Kılıçdaroğlu'ndan, kapatılma davasında HDP'ye destek
CHP Genel Başkanı Kemal Kılıçdaroğlu, HDP'nin kapatılma davasını değerlendirerek, açılan davayı doğru bulmadığını ifade etti.
ABONE OLCHP Genel Başkanı Kemal Kılıçdaroğlu, partisinin grup toplantısında gündeme dair değerlendirmelerde bulundu. HDP'nin kapatılması davası ile ilgili açıklamalarda bulunan Kılıçdaroğlu, net bir şekilde HDP'nin kapatılmaması gerektiğini savundu.
Kılıçdaroğlu’nun konuşmasından öne çıkan başlıklar şöyle:
HDP'NİN KAPATILMA DAVASI HAKKINDA AÇIKLAMA
"Demokrasinin varolduğu ülkede bir partiyi kapatamazsınız. Şiddet, baskı uyguluyorsa kapatın. Partinin yöneticileri silah alıp ortalıkta dolaşıyorsa kapatın. Ama savcı siyasi otoritenin talimatıyla harekete geçiyorsa orada demokrasi yok demektir. Vatandaş sandıkta istediği partiye oy verir. Parti kapatmaya yönelik her eylemi ya da partilerin seçimlere katılmasını engellemeye yönelik hiçbir hareketi doğru bulmuyoruz. Düşünceyi ifadeden korkmayacaksınız. Bunu yaptığınız zaman bu ülkeye demokrasiye gerçekten getirmiş olursunuz. Demokrasi bütün partiler için olmalı. Parti kapatmaya yönelik hiçbir hareketi doğru bulmuyoruz. Vatandaş gider oyunu kullanır."

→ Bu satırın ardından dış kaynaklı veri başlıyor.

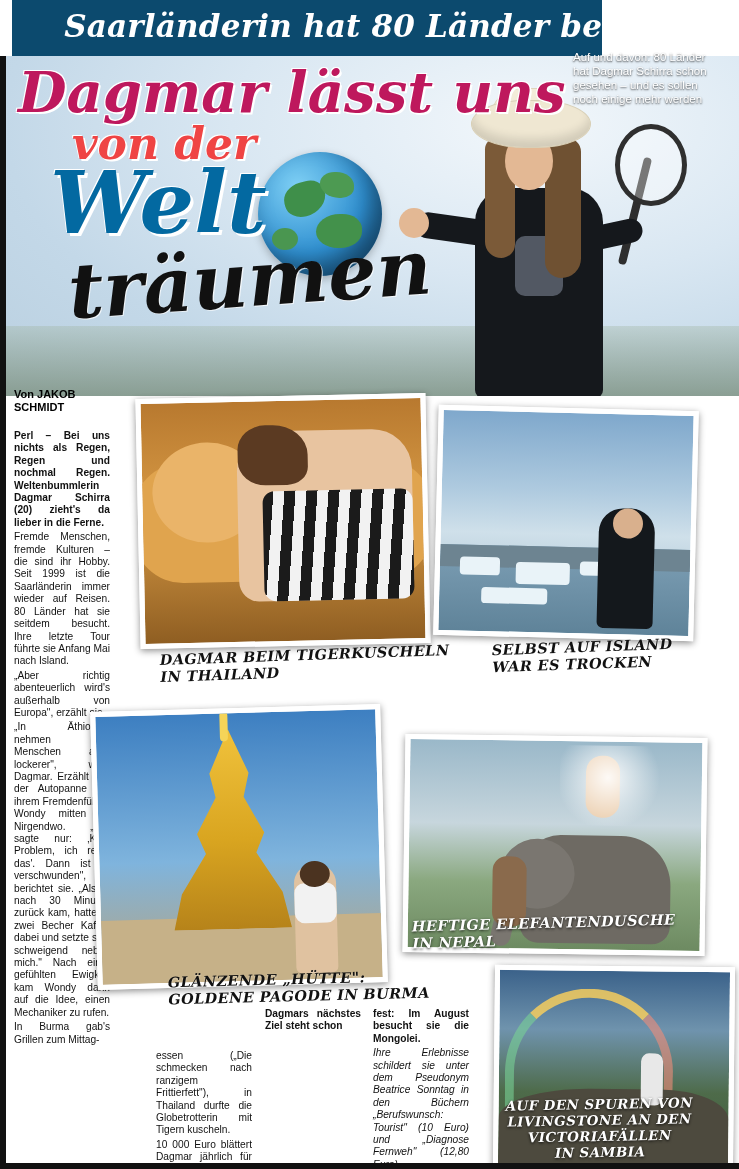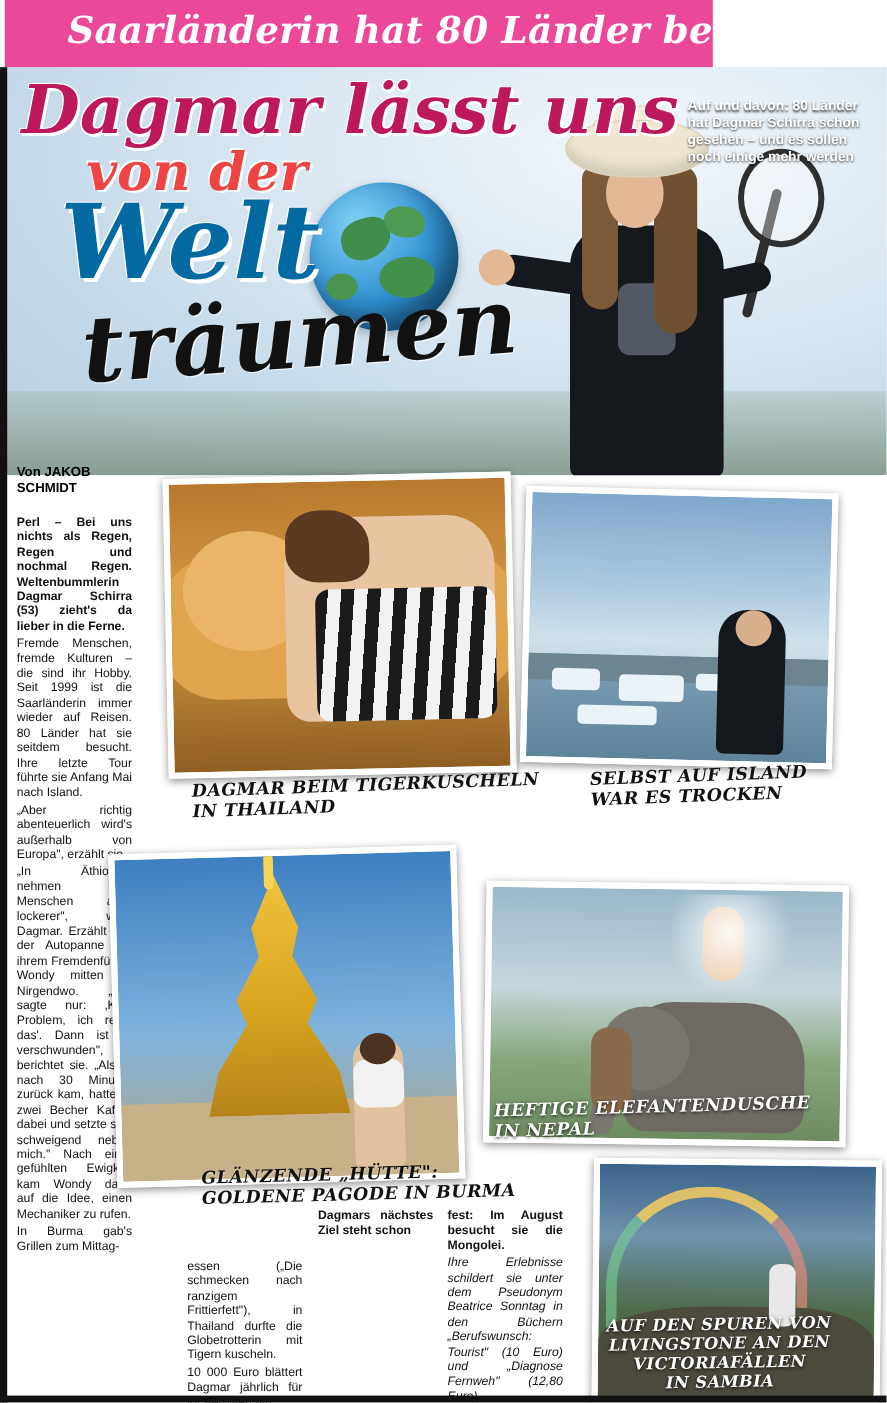--- a/index.html
+++ b/index.html
@@ -21,9 +21,9 @@
   
   .kicker-bar {
     position: absolute;
-    left: 4px; top: 0;
+    left: 12px; top: 0;
     width: 590px; height: 64px;
-    background: #ec4899;
+    background: #0c4a6e;
   }
   .kicker-text {
     position: absolute;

TANK PALET FABRİKASI YALANINI SÜRDÜRDÜ
"Anayasamızın ikinci maddesi var. Her vatandaşa soruyorum; bu memlekette huzur kaldı mı? Anayasa ne diyor; toplumun huzuru... En baştaki adam bir konuşuyor, millete hakaretler, herkes birbirine düşman kesilmiş. Nerede huzur? Can ve mal güvenliği yok dedim, huzur yoksa siyasi iktidarın tutumundan kaynaklanır. Toplum diken üzerinde.

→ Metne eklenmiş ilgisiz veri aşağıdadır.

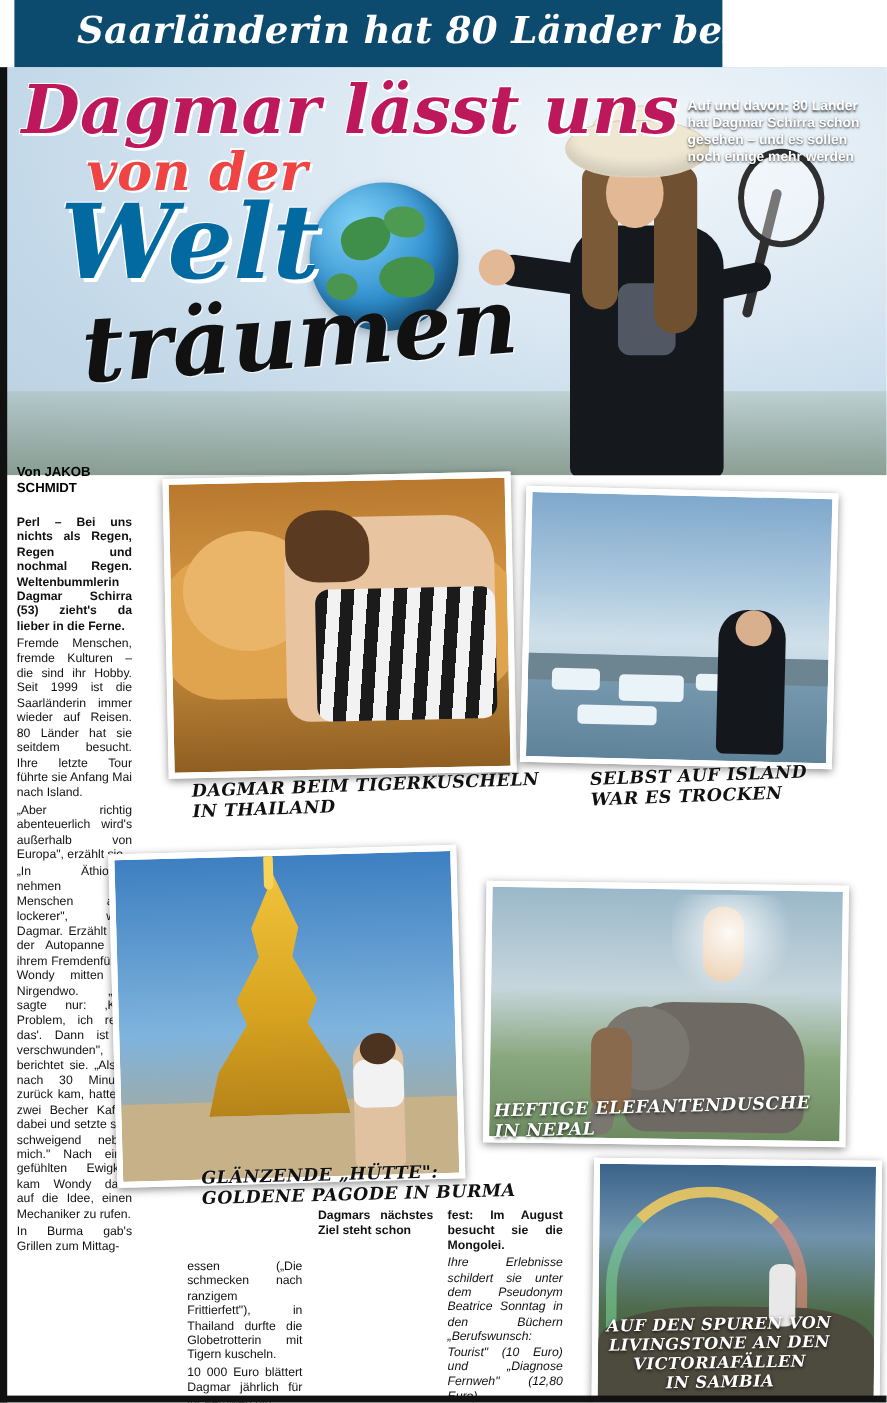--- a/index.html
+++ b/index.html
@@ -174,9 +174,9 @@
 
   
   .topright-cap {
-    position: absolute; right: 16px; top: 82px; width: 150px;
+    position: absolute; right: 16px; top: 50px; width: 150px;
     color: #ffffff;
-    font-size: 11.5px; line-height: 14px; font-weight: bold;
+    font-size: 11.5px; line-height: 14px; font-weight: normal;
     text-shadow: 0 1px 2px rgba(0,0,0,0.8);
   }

'Milli dayanışma ve adalet anlayışı içinde...' Milli bayramlarımızı kutlayamaz hale geldik, devamlı yasak. Milli Kurtuluş Savaşı'na ihanet edenler baş tacı edildi. 'Keşke Yunan galip gelseydi' diyen bir meczubu devlet ziyaret etti. Hangi milli dayanışma? Milli ordumuzun tank-palet fabrikasını Katar Ordusu'na peşkeş çekmediler mi?"
"ÇÖPLÜK YALANINI" TEKRAR GÜNDEME TAŞIDI
Türkiye laik, sosyal, hukuk devleti mi? Çöp konteynırlarından yiyecek arayanlar var, işsizlik almış başını gidiyor hangi sosyal devlet?
ŞENTOP’TAN SOYLU’YA MEKTUP TARTIŞMALARI
"Meclis Başkanı'na geçen salı çok ağır konuşmuştum, doğru. Konuşması lazımdı. 600 milletvekilini kimse töhmet altında tutamaz. Meclis Başkanı mektup gönderdi, '10 bin dolar alan siyasetçinin ismini istiyorum' dedi. İçişleri Bakanı isim verecek mi, asla vermez. Atanmış Bakan, seçilmiş Meclis Başkanı'nın sorusuna cevap vermezse bu nasıl karşılanacak? Sayın Başkana teşekkür ederim, mektup yazdığı için. Takipçisi olması lazım. O açıklamıyorsa Erdoğan'a gitmesi lazım."